1. Teach them about budgeting
Get them into a habit of managing their own money and be mindful about their spending habits. Teaching your child how to budget will help them understand the difference between needs and wants.
For younger children, you can guide them to set a saving or spending limit. For example, you can establish a 75% savings rule (ie if your child receives $100, they would have to save $75, leaving them $25 to spend).
Older children and teenagers can be more involved with their own budget planning. By getting them involved in financial discussions, they will learn about fiscal responsibility.
2. Let them set a savings goal
Encourage your child to set specific savings goals. Start with short-term goals at smaller amounts. When they reach their goals successfully, they will have a sense of achievement and be motivated to save more.
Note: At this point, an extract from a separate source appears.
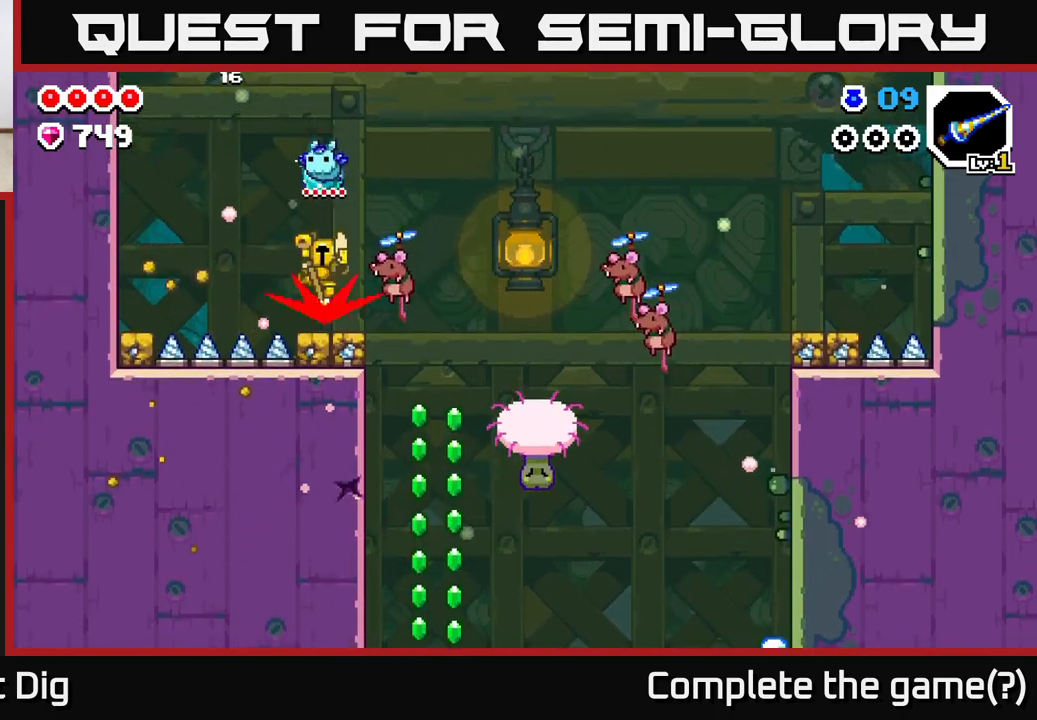
{"buttons": ["A", "DPAD_RIGHT"], "left_stick": "center", "right_stick": "center", "events": [[250, "DPAD_RIGHT", "down"], [267, "A", "up"], [350, "DPAD_RIGHT", "up"], [367, "A", "down"], [500, "DPAD_RIGHT", "down"]]}
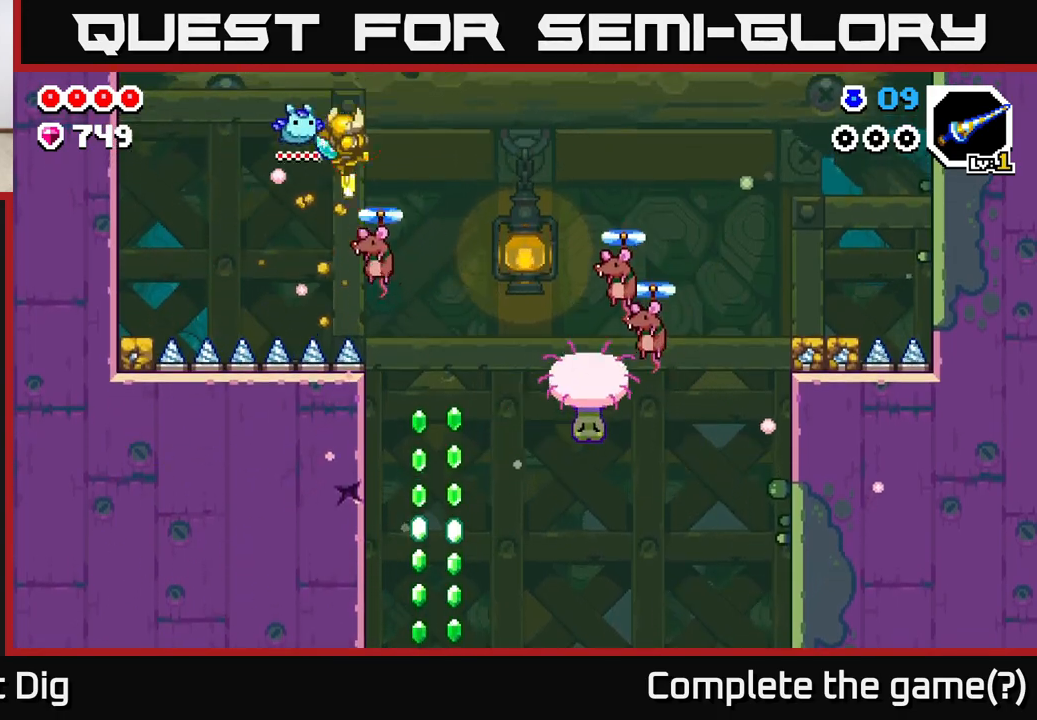
{"buttons": ["A", "DPAD_RIGHT"], "left_stick": "center", "right_stick": "center", "events": []}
3. Help them set up a savings account
Once you’ve established savings goals and budgets with your child, a good next step would be to find a place for them to put their savings.
For younger children, a piggy bank or something similar will be great, especially if it’s transparent. A glass jar is a good option. This will allow a child to physically watch their savings grow as they add money.
For older children, setting up a savings account is an important step towards adulthood, providing opportunities for them to learn more about banking and personal finance. Most children’s savings accounts require a parent to open an account with the child unless your child is above 16.
While savings accounts generally don’t offer high yields, your child will be empowered with knowledge on managing personal finance and learn to appreciate the sense of achievement when they meet their savings goals.
4. Multiply that hongbao money
Another way to grow a child’s hongbao money is to invest it on their behalf and get them actively involved on the investing journey. This will also allow you the opportunity to impart knowledge on financial literacy along the way.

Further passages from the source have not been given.